Via Josep Colomer comes notice of a new finding by Rein Taagepera, co-author with one of this blog’s patrons of Seats & Votes.
Given “simple” electoral rules, the number of effective parties can be predicted from average district magnitude and the number of seats in an assembly. Likewise, magnitude can be predicted from the number of effective parties (say, in a constituent assembly) and number of seats. “Simple” here refers to single-tier systems without thresholds (i.e. all SMD, all PR-STV, et cetera). Moreover:
Since, according to Taagepera, the number of seats of the assembly depends strongly on the country’s population (in a cube root relation), we can deduct from the above formula that, for similar number of parties, P, the larger the country, and hence the larger the assembly, S, the smaller the expected district magnitude, M. Very large countries, precisely because they have large assemblies, should be associated to small (single-member) districts. The institutional designers in India, for example, are likely to choose single-member districts, while the institutional designers in Estonia are likely to choose multimember districts, typically associated to proportional representation rules. Thus we should usually see large assemblies with small districts, and small assemblies with large districts. Which is what we indeed usually see.
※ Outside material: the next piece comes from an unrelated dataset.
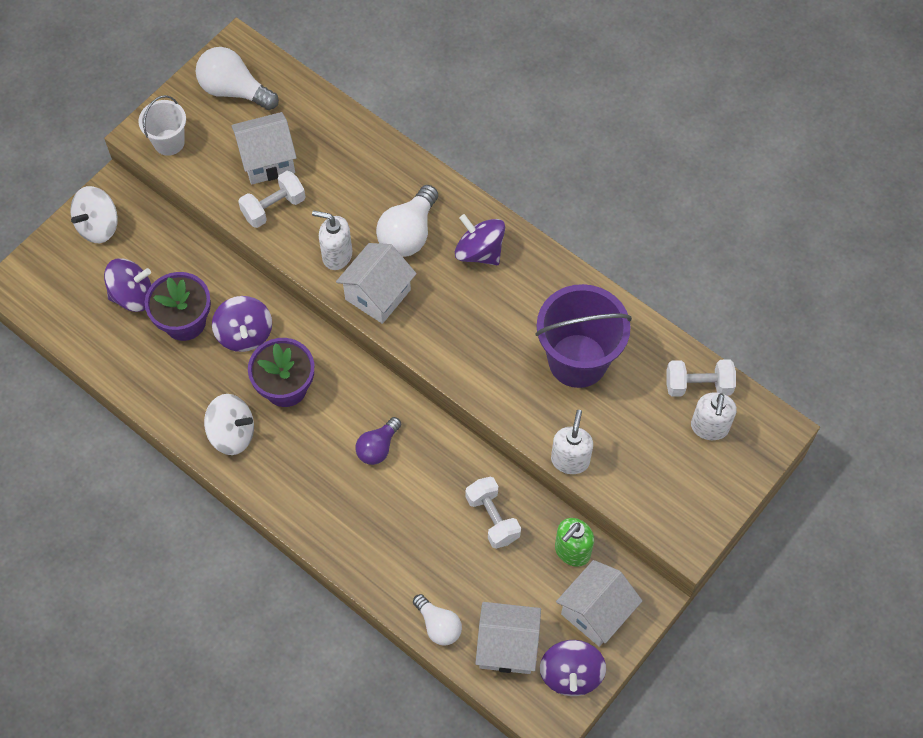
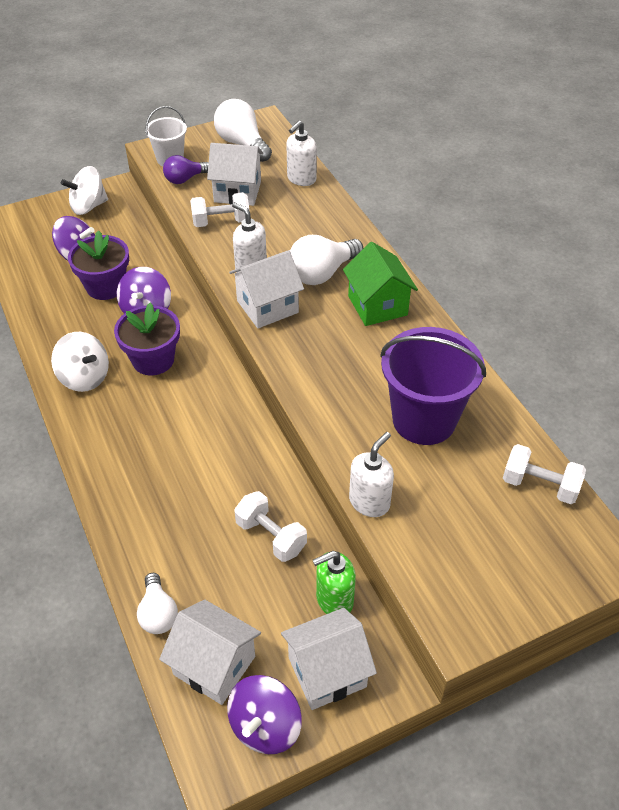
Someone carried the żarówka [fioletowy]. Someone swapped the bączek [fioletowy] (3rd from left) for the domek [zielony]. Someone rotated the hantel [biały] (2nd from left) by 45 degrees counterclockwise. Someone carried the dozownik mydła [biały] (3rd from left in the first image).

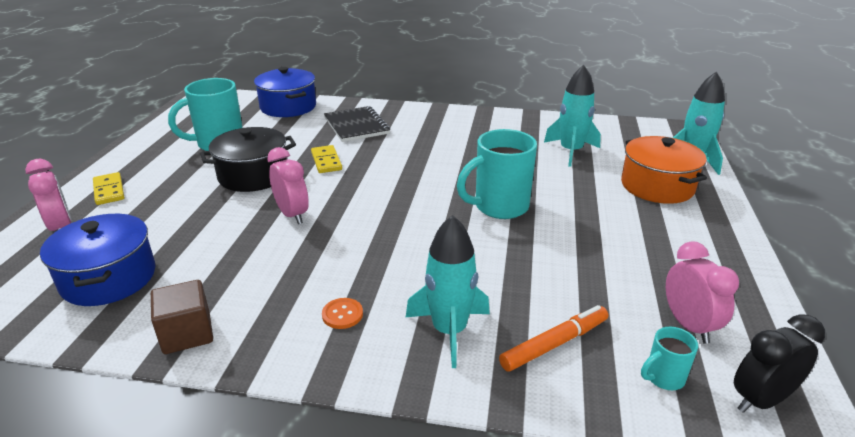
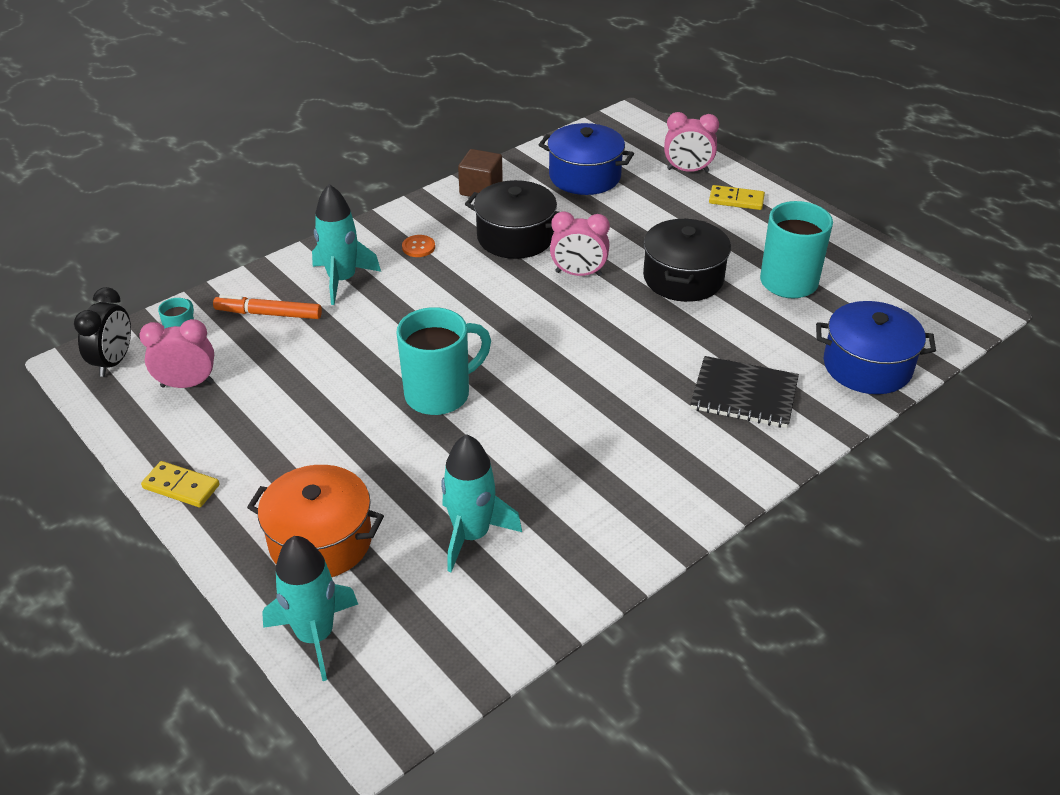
Someone carried the kostka domina [żółty] (2nd from left in the first image). Someone rotated the kubek [turkusowy] (2nd from left) by 45 degrees clockwise. Someone rotated the flamaster [pomarańczowy] by 90 degrees clockwise. Someone rotated the budzik [różowy] (3rd from left in the first image) by 150 degrees clockwise. Someone put down the garnek [czarny] (1st from left).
And from the above, because assembly size is a function of country population, we should see smaller districts in more populous countries. Colomer goes on:
But now we could have an answer to the very intriguing question of why large countries, including the United States, in spite of the fact that large size is typically associated to high heterogeneity, keep small single-member districts and have not adopted proportional representation. The answer may be that in large countries such as Australia, Canada, France, India, the United Kingdom and the United States, a large assembly can be sufficiently inclusive, even if it is elected in small, single-member districts, due to territorial variety of the representatives.
With the caveat that I’m relying only on Prof. Colomer’s helpful summary, I’d make two comments. (One easily could make more; this is a big argument.)
One, the size of the US House has not approximated the cube root of the US population since 1912. Therefore N-seats no longer proxies very well for population in the American case. Of course, electoral rules are sticky, and there was more or less a settlement on single-member districts by 1912, even if a few states still used MMD.
Two, notwithstanding the above, one takeaway message might be: the nexus of a (more than less) large assembly and (effectively) two-party system satisfies elites who otherwise would agitate for reform. That institutional combo offers the likelihood for both factions to hold power at some point in the not too distant future. As such, it dampens the incentive for an out-party to increase district magnitude the next time it wins a seat majority.
This point is different from Colomer’s about territorial variety leading to inclusiveness, even when effective thresholds are high. I don’t believe that, all else equal, an assembly’s inclusiveness of opinion matters much for reform. In any normal year, the battle is in marginal districts for the favor of mercurial swing voters. As long as there is loose ideological correspondence between a party and its base, the state of affairs can roll along undisturbed.
Taagepera’s finding is interesting because it implies, if my understanding is correct, the probability of a future seat majority may override geographic incentives for proportionality in the now. In other words, we’d predict the Democrats to prefer the status quo over reform that maximizes the seat-winning efficiency of their spatially concentrated (i.e. “packed”) voter distribution.
Moreover, if I’ve done the math correctly, the model predicts PR-STV in three-seat districts - a reform I’ve elsewhere called modest - would result in six effective parties. That is counterintuitive given the landscape as we know it: Republican, Democrat, Green and Libertarian. Imagine how the landscape would look if the model does in fact predict the number of parties. Imagine what would happen to the coalitions we now call “major parties.”
And, assuming a constant number of effective parties (two), we would expect a decrease in the size of the House to present incentives for reform.